Bei einer langandauernden Erkrankung kann allein die Dauer der Arbeitsunfähigkeit in der unmittelbaren Vergangenheit ein Indiz für die Fortdauer der Arbeitsunfähigkeit in der Zukunft darstellen. Bei einer Langzeiterkrankung ist die Ungewissheit der Wiederherstellung der Arbeitsfähigkeit dann einer dauernden krankheitsbedingten Leistungsunfähigkeit gleichzustellen, wenn in den kommenden 24 Monaten mit keiner Rückkehr des Arbeitnehmers an den Arbeitsplatz gerechnet werden kann (BAG, Urt. v. 13.5.2015 – 2 AZR 565/14, NZA 2015, 1249, Rn 15).
Hinweis:
Sind dem Arbeitgeber Ursachen und Prognose der Erkrankung des Arbeitnehmers unbekannt, genügt er daher seiner Darlegungslast, wenn er die bisherige, mindestens 24-monatige Dauer der Erkrankung vorträgt.
Weniger praxisrelevant sind bislang Kündigungen aufgrund einer krankheitsbedingten Leistungsminderung.
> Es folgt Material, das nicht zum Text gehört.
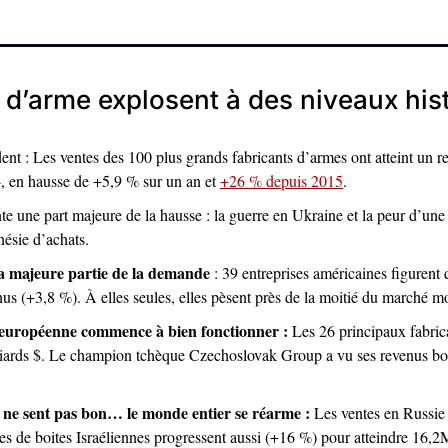
 d’arme explosent à des niveaux his
t : Les ventes des 100 plus grands fabricants d’armes ont atteint un re
en hausse de +5,9 % sur un an et 
+26 % depuis 2015
.
e une part majeure de la hausse : la guerre en Ukraine et la peur d’une
ésie d’achats. 
a majeure partie de la demande 
: 39 entreprises américaines figurent 
s (+3,8 %). À elles seules, elles pèsent près de la moitié du marché mo
 européenne commence à bien fonctionner :
 Les 26 principaux fabric
iards $. Le champion tchèque Czechoslovak Group a vu ses revenus bo
 ne sent pas bon… le monde entier se réarme :
 Les ventes en Russie
s de boites Israéliennes progressent aussi (+16 %) pour atteindre 16,2M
Das BAG bewertet die Zulässigkeit einer Kündigung wegen krankheitsbedingter Leistungsminderung zurückhaltend, insb., wenn das Arbeitsverhältnis ordentlich unkündbar ist. In Fällen der Leistungsminderung, die nicht zu Fehlzeiten führt, muss sich die negative Prognose auf den voraussichtlichen Gesundheitszustand beziehen (BAG, Urt. v. 22.10.2015 – 2 AZR 550/14, NZA-RR 2016, 243, Rn 26 ff.). Ist der Arbeitnehmer in seinem Leistungsvermögen über Jahre hinweg erheblich eingeschränkt, ohne dass erkennbar eine Besserung eintritt, hat dies Indizwirkung für die weitere Entwicklung. Das BAG hat z.B. eine Kündigung wegen krankheitsbedingter Leistungsminderung als zulässig angesehen, da die betroffene Arbeitnehmerin nur noch ⅔ der Normalleistung erbrachte und auch künftig zu erbringen vermochte und für sie auch kein anderer Arbeitsplatz zur Verfügung stand, auf dem betriebliche Beeinträchtigungen nicht mehr zu erwarten waren (BAG, Urt. v. 26.9.1991 – 2 AZR 132/91, NZA 1992, 1073, 1076).